Intentó dormir, tumbándose en el sofá y cerrando sus ojos, pero no podía tener la conciencia tranquila. A su mente regresaban imágenes de Lando: sus ojos, sus preciosos ojos verdes que a veces parecían azules; su nariz, simple pero bonita; sus labios, carnosos y rosados, inexpertos y, en el fondo, hambrientos; sus rizos, hermosos rizos castaños que adornaban perfectamente la cabeza del inglés. Y a partir de ahí todo dejaba de ser romántico. Las manos, la espalda, el abdomen, el miembro, el trasero... Todas esas cosas que Carlos imaginaba haciendo cosas que no debían. Y bueno, sus labios y su lengua también eran partes de su cuerpo que le incitaban a pecar. Lando al completo le incitaba a pecar.
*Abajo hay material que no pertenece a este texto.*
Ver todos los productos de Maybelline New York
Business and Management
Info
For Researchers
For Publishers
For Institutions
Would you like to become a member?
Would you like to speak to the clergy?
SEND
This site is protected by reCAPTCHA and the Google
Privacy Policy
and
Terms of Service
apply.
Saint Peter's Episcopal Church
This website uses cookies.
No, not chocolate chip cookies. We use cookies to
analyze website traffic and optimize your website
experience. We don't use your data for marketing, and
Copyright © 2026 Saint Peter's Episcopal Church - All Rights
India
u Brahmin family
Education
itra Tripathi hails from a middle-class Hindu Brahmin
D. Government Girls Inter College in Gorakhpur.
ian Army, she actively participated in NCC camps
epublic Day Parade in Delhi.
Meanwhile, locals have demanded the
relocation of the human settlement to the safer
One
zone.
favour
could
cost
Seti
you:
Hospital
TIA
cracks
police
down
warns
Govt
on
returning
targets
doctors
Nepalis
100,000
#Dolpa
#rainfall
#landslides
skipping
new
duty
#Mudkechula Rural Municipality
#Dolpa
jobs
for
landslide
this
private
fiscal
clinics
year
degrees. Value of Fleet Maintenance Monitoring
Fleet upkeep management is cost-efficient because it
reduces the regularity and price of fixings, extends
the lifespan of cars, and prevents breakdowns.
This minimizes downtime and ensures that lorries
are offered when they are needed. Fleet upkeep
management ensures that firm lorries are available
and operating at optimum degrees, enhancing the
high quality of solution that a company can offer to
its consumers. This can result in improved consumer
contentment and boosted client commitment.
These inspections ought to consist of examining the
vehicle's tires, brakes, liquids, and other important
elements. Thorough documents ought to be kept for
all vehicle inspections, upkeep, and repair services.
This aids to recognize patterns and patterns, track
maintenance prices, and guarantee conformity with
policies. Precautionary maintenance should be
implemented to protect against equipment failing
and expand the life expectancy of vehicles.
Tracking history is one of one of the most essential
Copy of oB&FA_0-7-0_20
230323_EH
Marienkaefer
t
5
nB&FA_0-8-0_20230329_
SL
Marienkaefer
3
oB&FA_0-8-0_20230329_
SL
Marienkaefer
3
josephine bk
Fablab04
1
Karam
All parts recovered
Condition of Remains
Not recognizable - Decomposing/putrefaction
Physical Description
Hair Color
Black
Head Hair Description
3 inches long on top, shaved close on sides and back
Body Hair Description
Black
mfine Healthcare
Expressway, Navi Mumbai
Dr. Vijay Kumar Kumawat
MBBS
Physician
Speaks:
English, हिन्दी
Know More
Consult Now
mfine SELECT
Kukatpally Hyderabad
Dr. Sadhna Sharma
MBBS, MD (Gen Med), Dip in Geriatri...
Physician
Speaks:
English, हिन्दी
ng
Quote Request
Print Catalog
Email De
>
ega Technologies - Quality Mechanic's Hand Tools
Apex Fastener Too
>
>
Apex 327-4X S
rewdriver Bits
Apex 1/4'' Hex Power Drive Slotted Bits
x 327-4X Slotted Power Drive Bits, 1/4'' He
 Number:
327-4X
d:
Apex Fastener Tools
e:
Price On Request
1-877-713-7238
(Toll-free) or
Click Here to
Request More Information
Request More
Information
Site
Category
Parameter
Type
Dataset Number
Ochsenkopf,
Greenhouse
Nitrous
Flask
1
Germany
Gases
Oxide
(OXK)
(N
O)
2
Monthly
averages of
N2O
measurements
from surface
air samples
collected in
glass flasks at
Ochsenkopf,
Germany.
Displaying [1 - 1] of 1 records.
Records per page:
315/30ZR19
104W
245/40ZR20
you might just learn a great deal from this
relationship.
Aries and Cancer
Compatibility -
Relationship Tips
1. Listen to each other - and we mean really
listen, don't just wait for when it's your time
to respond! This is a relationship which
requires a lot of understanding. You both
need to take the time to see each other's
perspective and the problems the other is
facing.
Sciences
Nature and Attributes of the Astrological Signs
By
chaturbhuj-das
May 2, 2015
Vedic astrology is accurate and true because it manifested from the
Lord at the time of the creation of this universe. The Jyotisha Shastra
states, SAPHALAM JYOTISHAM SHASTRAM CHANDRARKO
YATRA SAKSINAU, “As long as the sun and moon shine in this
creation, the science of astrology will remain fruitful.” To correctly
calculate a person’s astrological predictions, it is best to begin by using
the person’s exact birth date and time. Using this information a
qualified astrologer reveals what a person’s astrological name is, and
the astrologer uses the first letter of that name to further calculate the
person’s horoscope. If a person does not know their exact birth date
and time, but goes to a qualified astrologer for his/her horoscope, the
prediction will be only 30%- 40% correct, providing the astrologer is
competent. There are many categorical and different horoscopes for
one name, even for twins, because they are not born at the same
Finalmente Carlos se rindió al sueño. Increíblemente se pudo contentar con seguir pensando en las cosas que quería hacerle a Lando para ayudarse a dormir. Un extraño método, pero algo que sencillamente funcionó.
Ambos dormían, cerca pero no juntos; unidos pero no físicamente o emocionalmente, sino pasionalmente. Lando quería a Carlos de forma distinta en la que el español le quería a él, pero muy en el fondo de la pura mente de Lando deseos más oscuros se escondían.
Para eso el destino (o la casualidad) puso a Carlos en su camino: para cumplir todos sus deseos más oscuros y sus fantasías más eróticas. Carlos quería acabar con la inocencia del muchacho y Lando quería ser insolente con el mayor.
Eran como la gasolina y el fuego. Uno era el detonador y el otro la bomba. La cuestión es, ¿quién era quién?